══ Available data
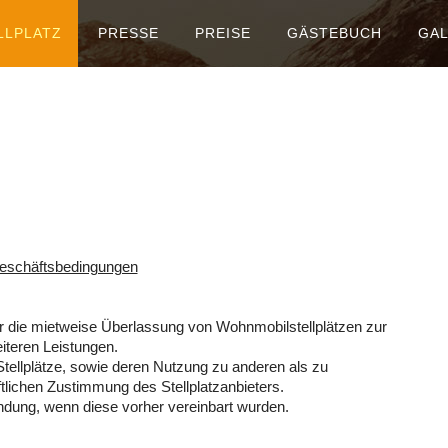
LLPLATZ
PRESSE
PREISE
GÄSTEBUCH
GAL
eschäftsbedingungen
r die mietweise Überlassung von Wohnmobilstellplätzen zur
iteren Leistungen.
Stellplätze, sowie deren Nutzung zu anderen als zu
lichen Zustimmung des Stellplatzanbieters.
dung, wenn diese vorher vereinbart wurden.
════
### What to do
Please print everything in the material exactly, apart from the pictures.

### Final answer
LLPLATZ
PRESSE
PREISE
GÄSTEBUCH
GAL
eschäftsbedingungen
r die mietweise Überlassung von Wohnmobilstellplätzen zur
iteren Leistungen.
Stellplätze, sowie deren Nutzung zu anderen als zu
lichen Zustimmung des Stellplatzanbieters.
dung, wenn diese vorher vereinbart wurden.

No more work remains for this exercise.